Sé que a veces las cosas se ponen difíciles, sé que levantarse después de una dolorosa caida cuesta, sé que sonreir después de haber llorado durante horas no nos gusta, sé que la vida no siempre es de color de rosa. Sin embargo, también sé que hay más momentos alegres que tristes, que la amistad y el amor son dos sentimientos muy importantes para conseguir la felicidad, sé que mientras te rías todo será distinto, sé que bailar y cantar le dan al cuerpo vida, sé que conseguir las metas nos da energía, sé que respirar es el gesto más simple pero a la vez el más importante y sé que la vida es corta y hay que disfrutarla al máximo.
Sé todo esto porque estoy segura de que disfrutar y amargarse van en conjunto pero que la alegría siempre podrá con todo lo demás.
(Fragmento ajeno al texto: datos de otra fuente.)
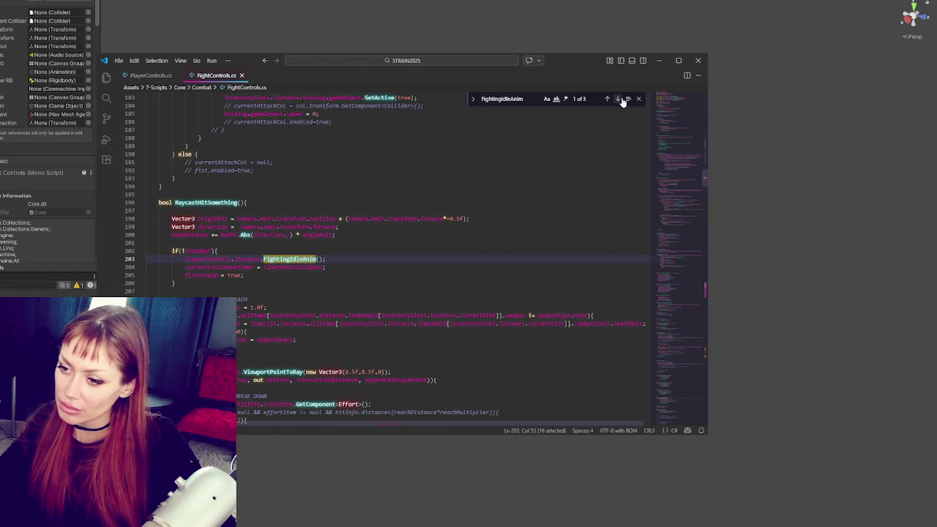
- Follow currentFistsDownTimer to the TurnOffFistTimer definition
{"action": "double_click", "coordinate": [216, 268]}
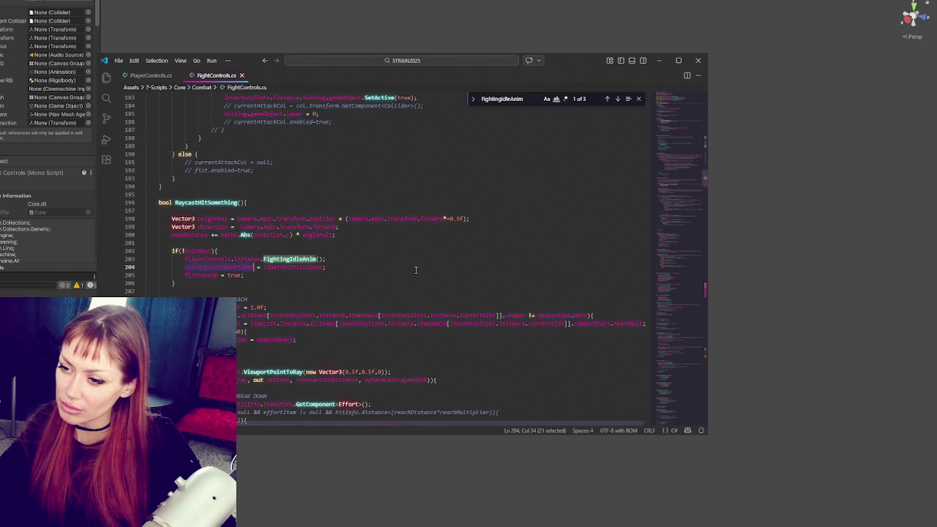
{"action": "key", "text": "ctrl+f"}
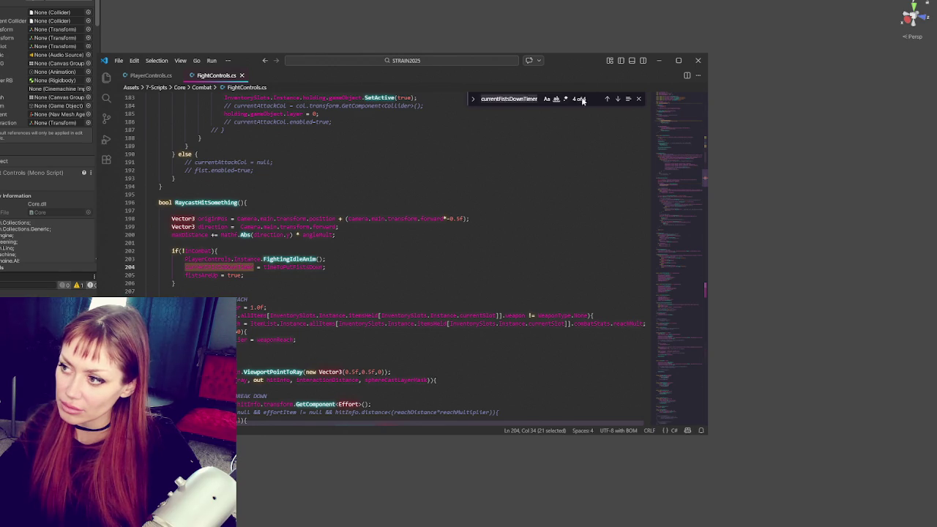
{"action": "left_click", "coordinate": [607, 99]}
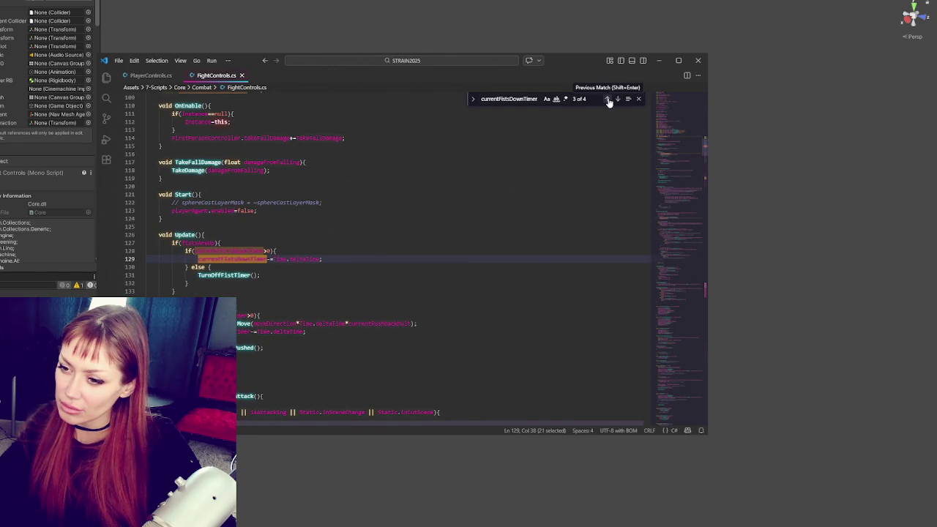
{"action": "double_click", "coordinate": [224, 274]}
{"action": "key", "text": "ctrl+f"}
{"action": "left_click", "coordinate": [617, 98]}
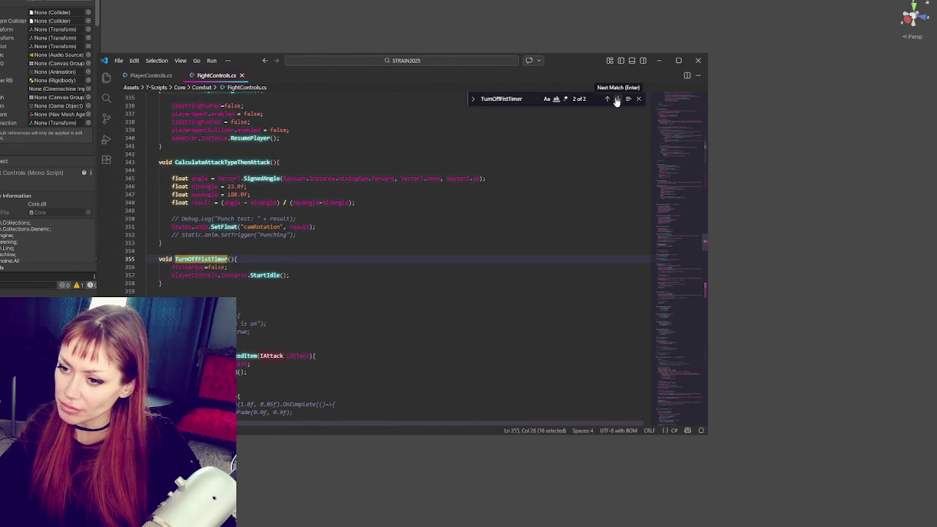
- Add Debug.Log("Should put fists down") inside TurnOffFistTimer and save
{"action": "left_click", "coordinate": [248, 260]}
{"action": "key", "text": "Return"}
{"action": "type", "text": "Debug.Log(\"Should put"}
Disfruta de los pequeños momentos que los grandes siempre están presentes.

Ángeles y una amistad por delante

Tú que me escuchas siempre que lo necesito, que aunque me veas sonreir me preguntas si de verdad estoy bien; tú que llegaste en el momento en que más ayuda necesitaba y no dudaste en cederme la mano, la que me apoya y me da fueras para seguir hacia adelante, la que, sin duda, se ha convertido en una verdadera amiga. Tú me preguntas que si me has dejado sola y yo, ¿que puedo responderte?
Pues que no, ya no conozco esa palabra, no significa absolutamente nada para mí. Me siento bien contigo no sé porque lo dudas, eres demasiado especial para mí. Te ayudaré y te apoyaré en todo lo que necesites, te haré reir cuando nadie más pueda aunque tenga que hacer boberías, intentaré que tus problemas se desvanezcan por muy duros que sean, estaré a tu lado siempre. Pasaré tardes enteras hablándote y escuchando lo que tengas que contar, iremos de fiesta y bailaremos sin parar dejándonos llevar por el ritmo de la música, prepararemos meriendas, excursiones y dormiremos juntas después. Haré que la mayoría de tus sueños se cumplan, lloraré contigo cuando te encuentres mal y sonreiré cuando seas la niña más feliz del mundo. Nos convertiremos en personas inseparables o quizás en personas independientes que, a pesar de no verse todos los días del mundo, tienen claro, tanto una como otra, que siempre estarán juntas para lo bueno y lo malo. Te llamaré cuando sea necesario y le sacaré todo el color a la vida por ti.
Eres increíblemente maravillosa, eso no lo dudes nunca. Te quiero!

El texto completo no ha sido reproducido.